## TASK TO COMPLETE
Leaving out every picture, copy the lines of the data exactly, from the first through the line containing "drag(588, 181, 623, 208)".

Segment Start: DATA FOR THE TASK

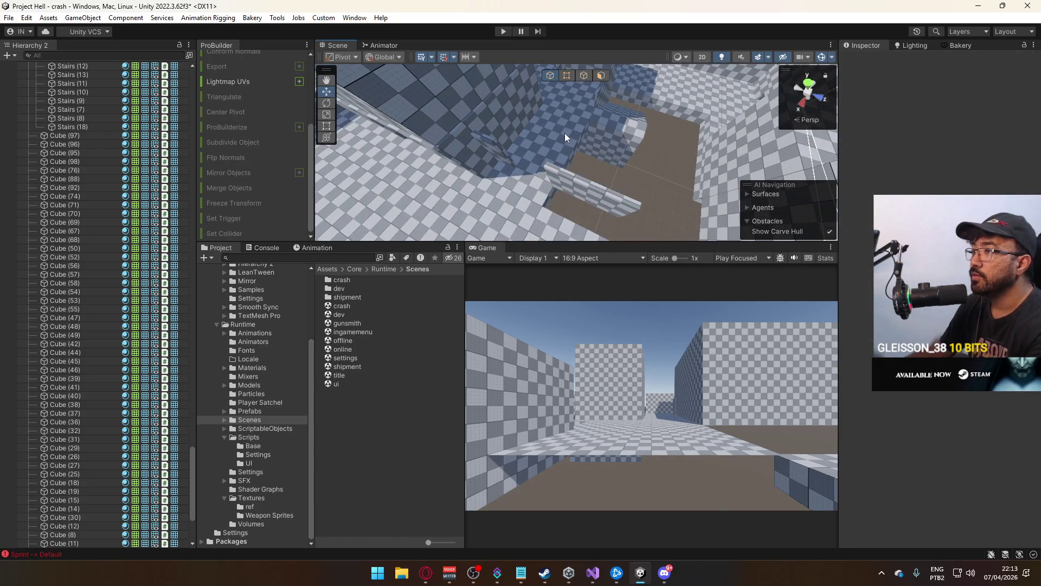
right_click(564, 132)
right_click(456, 121)
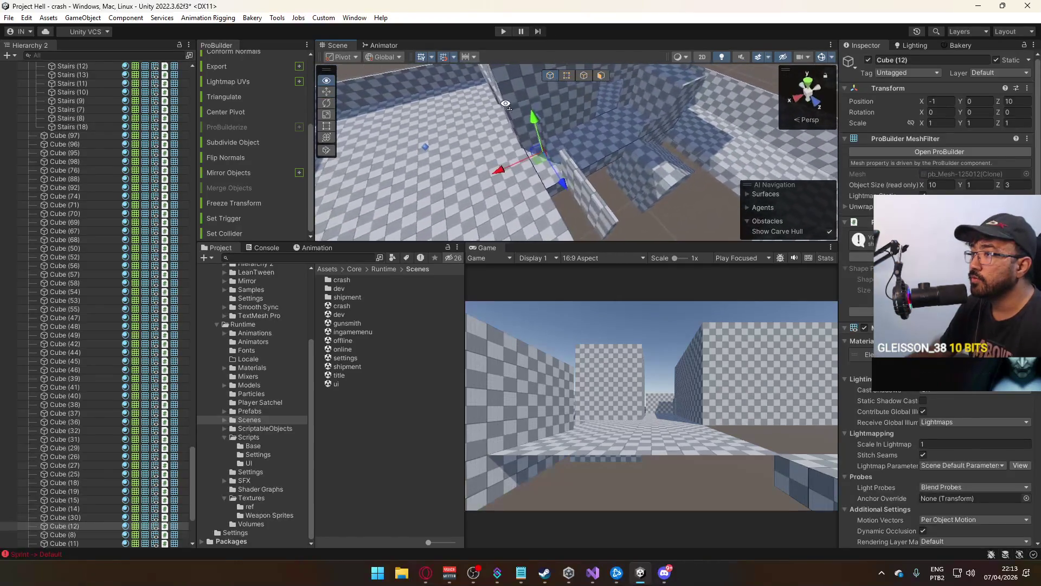
click(610, 133)
key(f)
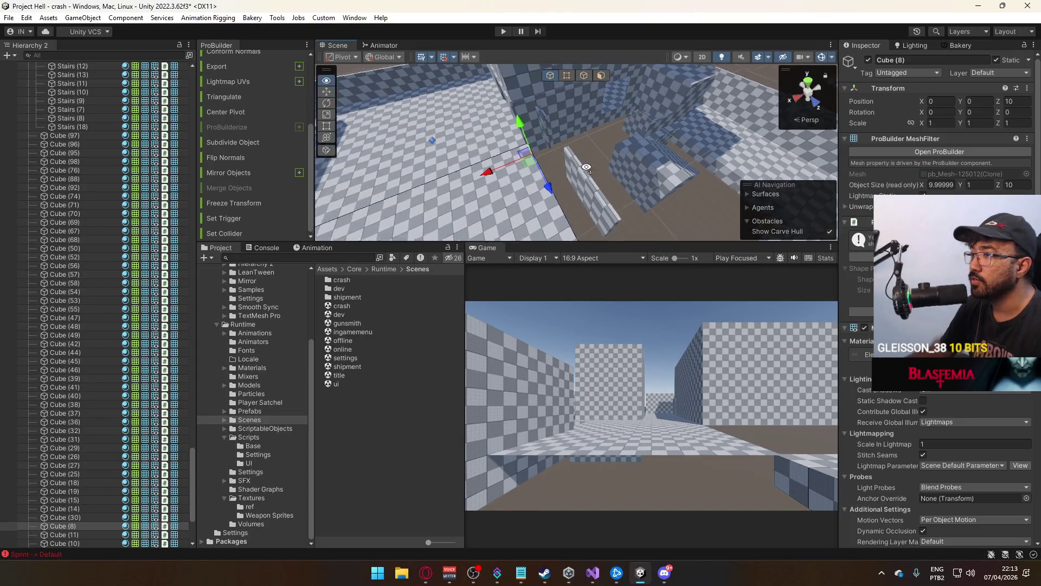
Move floor piece Cube (33) to X -0.8299, Z 9.89 in the corridor
click(647, 135)
key(f)
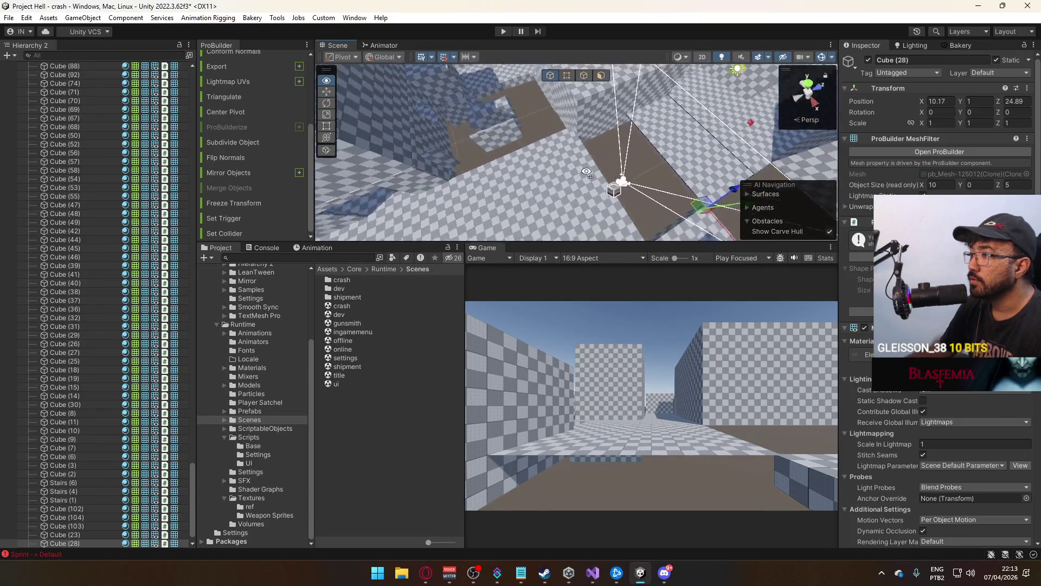
mouse_move(721, 121)
mouse_down()
mouse_move(579, 109)
mouse_move(471, 152)
mouse_up()
key(f)
drag(588, 181, 623, 208)
mouse_move(620, 164)
mouse_down()
mouse_move(558, 170)
mouse_move(343, 141)
mouse_up()
mouse_move(515, 159)
mouse_down()
mouse_move(553, 119)
mouse_move(678, 120)
mouse_up()
click(573, 116)
Orbit around the pillar to check its vertices
mouse_move(593, 113)
mouse_down()
mouse_move(733, 61)
mouse_move(639, 72)
mouse_up()
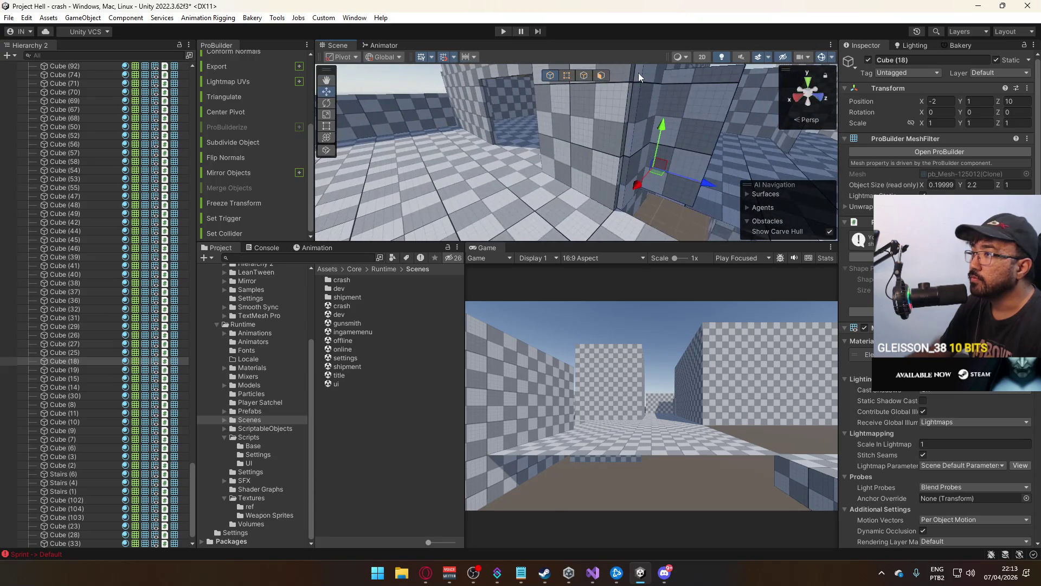
click(567, 76)
mouse_move(597, 108)
mouse_down()
mouse_move(697, 125)
mouse_move(651, 188)
mouse_move(557, 161)
mouse_move(599, 153)
mouse_up()
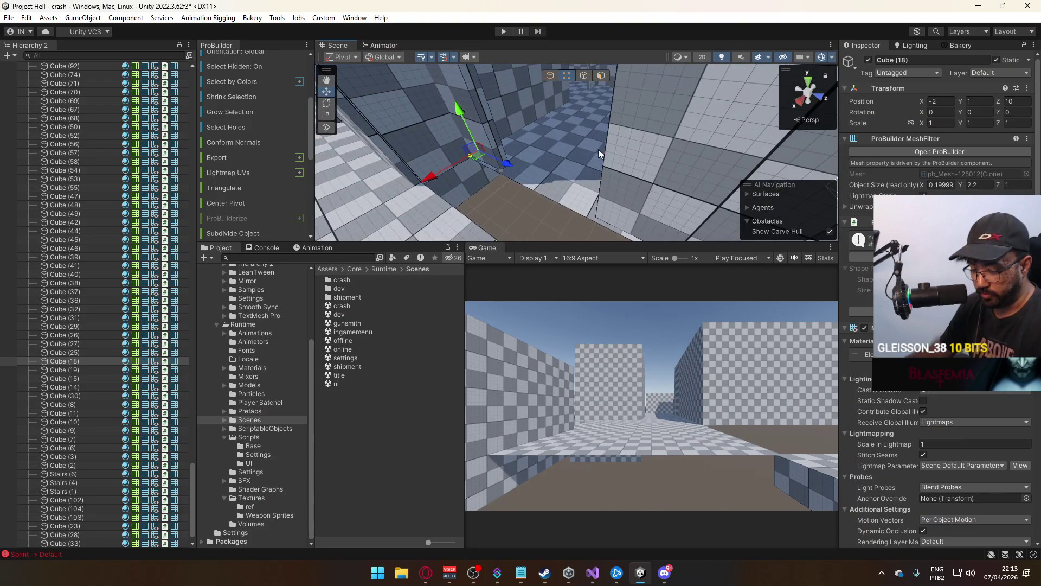
click(549, 72)
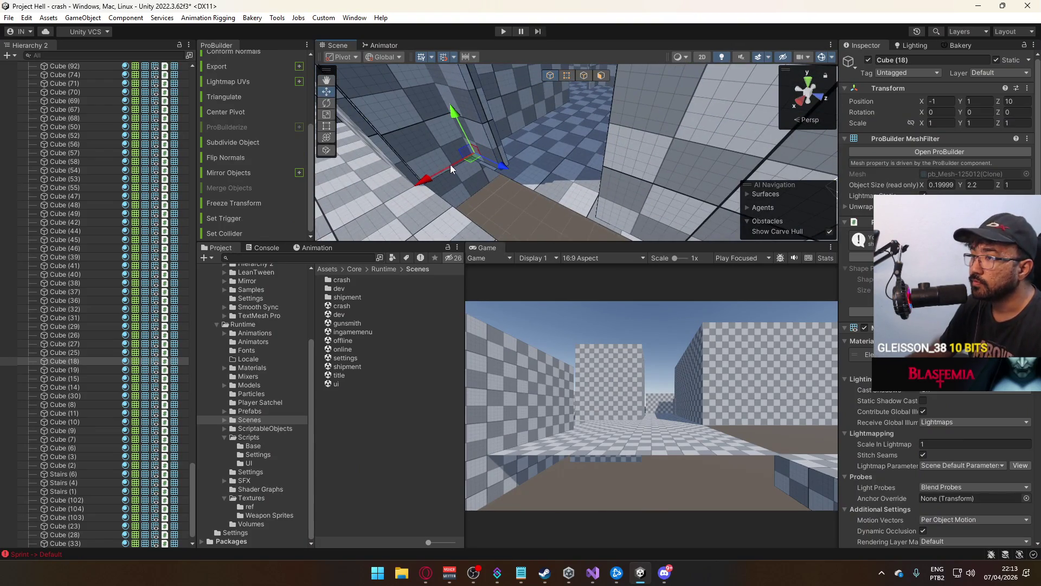
Select thin wall Cube (19) and slide it along X to -0.8299
drag(432, 179, 697, 145)
click(608, 158)
click(566, 75)
scroll(575, 129, up, 3)
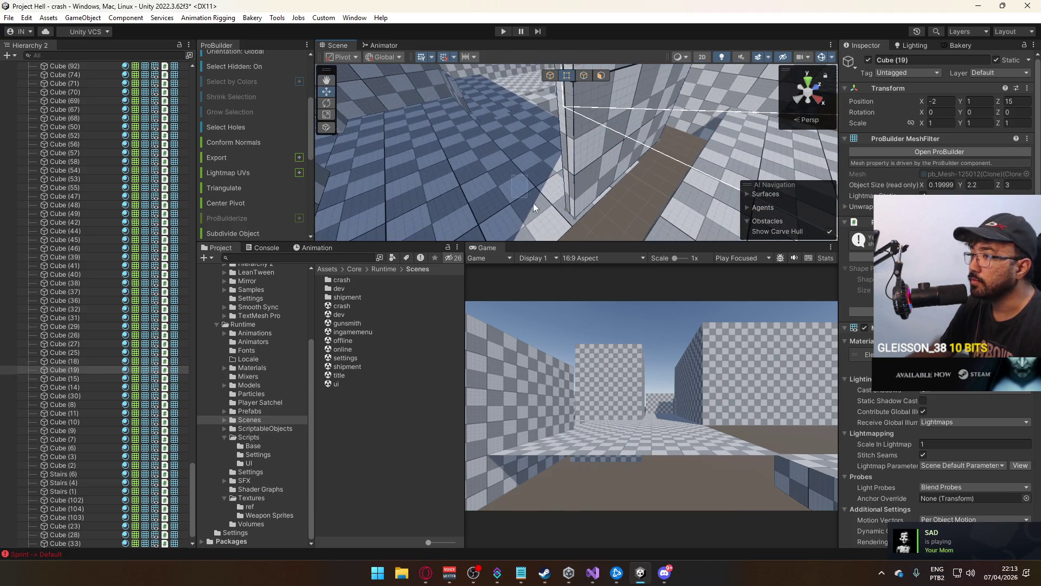
click(575, 218)
click(551, 75)
mouse_move(607, 109)
mouse_down()
mouse_move(657, 195)
mouse_move(604, 199)
mouse_move(613, 204)
mouse_up()
mouse_move(613, 203)
mouse_down()
mouse_move(602, 174)
mouse_move(531, 184)
mouse_move(574, 195)
mouse_move(646, 187)
mouse_move(659, 213)
mouse_up()
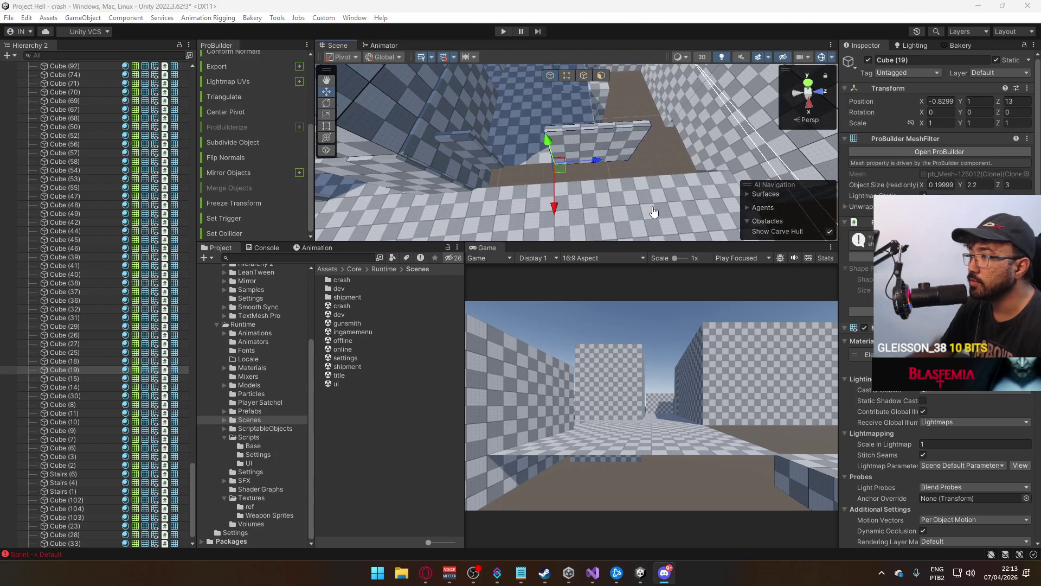
Move a side face to thin Cube (19) to 0.1 and bring up grid snapping settings
drag(742, 240, 570, 96)
click(601, 75)
click(534, 147)
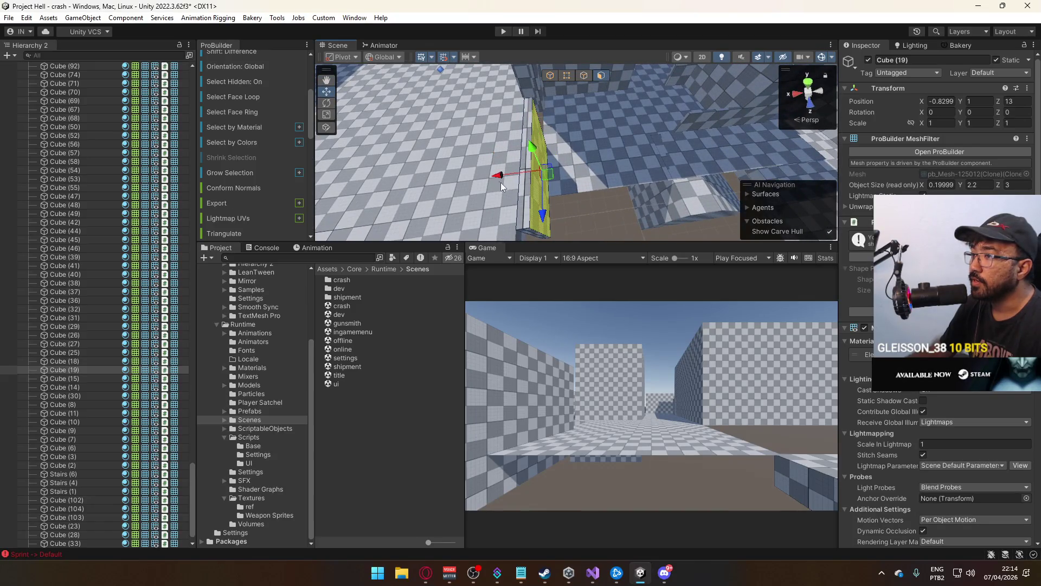
drag(500, 182, 503, 177)
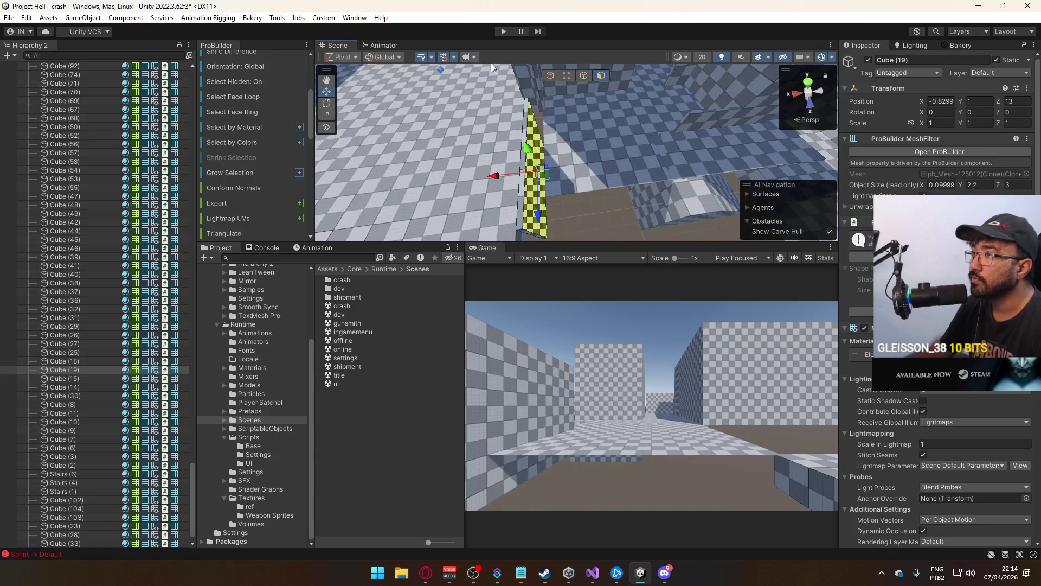
click(453, 58)
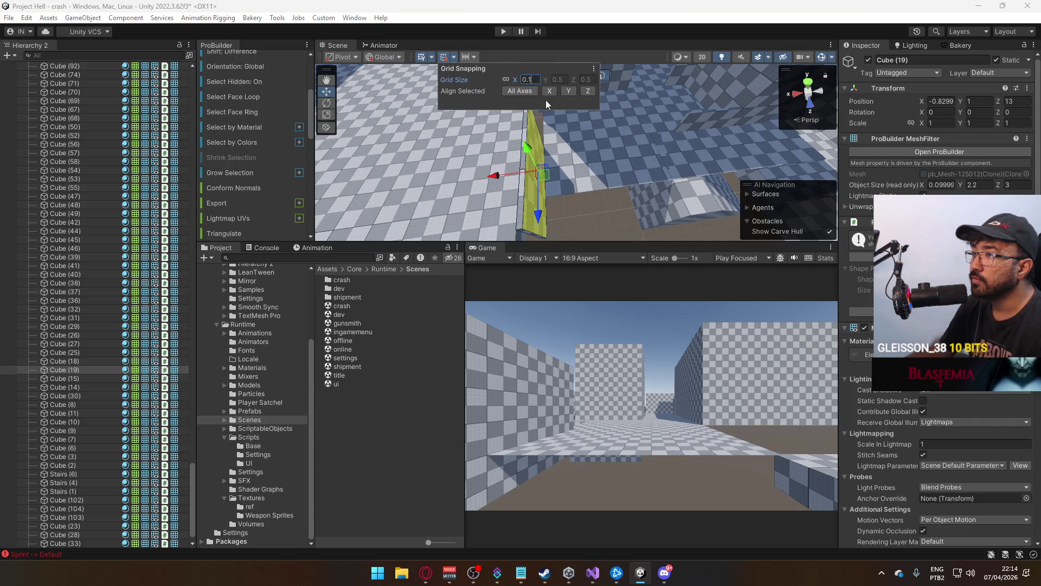
Thicken the wall face and Cube (18) to 0.3 along X
mouse_move(518, 175)
mouse_down()
mouse_move(501, 173)
mouse_move(629, 183)
mouse_move(574, 182)
mouse_move(558, 118)
mouse_up()
click(564, 122)
mouse_move(532, 162)
mouse_down()
mouse_move(587, 176)
mouse_move(526, 167)
mouse_move(606, 90)
mouse_up()
click(551, 75)
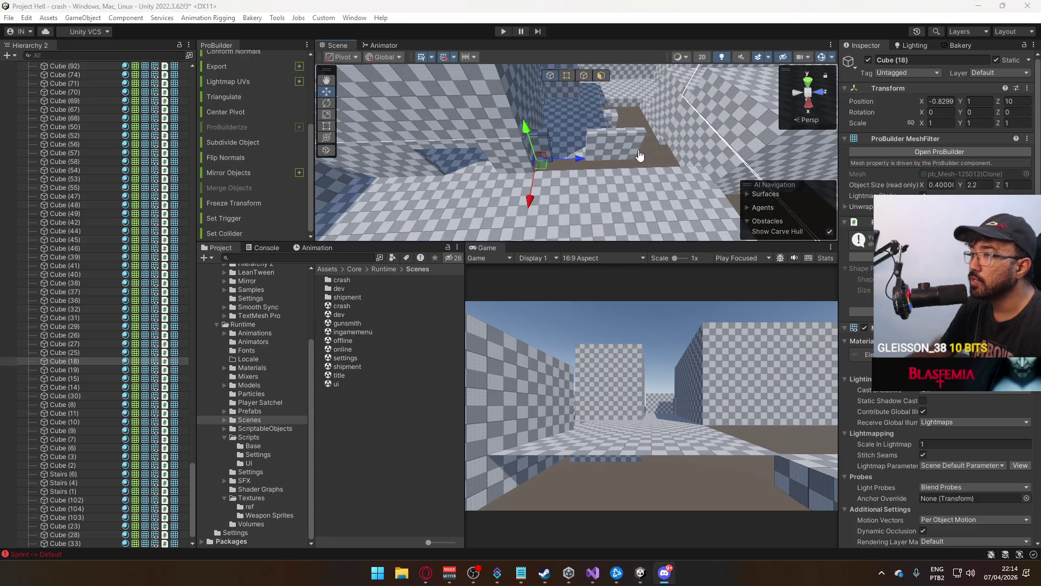
mouse_move(640, 156)
mouse_down()
mouse_move(676, 152)
mouse_move(658, 168)
mouse_move(549, 151)
mouse_move(601, 143)
mouse_up()
Select floor Cube (33) together with Cube (19) and slide them along Z
click(565, 156)
key(f)
shift+click(602, 144)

Segment End: DATA FOR THE TASK

## OUTPUT
right_click(564, 132)
right_click(456, 121)
click(610, 133)
key(f)
Move floor piece Cube (33) to X -0.8299, Z 9.89 in the corridor
click(647, 135)
key(f)
mouse_move(721, 121)
mouse_down()
mouse_move(579, 109)
mouse_move(471, 152)
mouse_up()
key(f)
drag(588, 181, 623, 208)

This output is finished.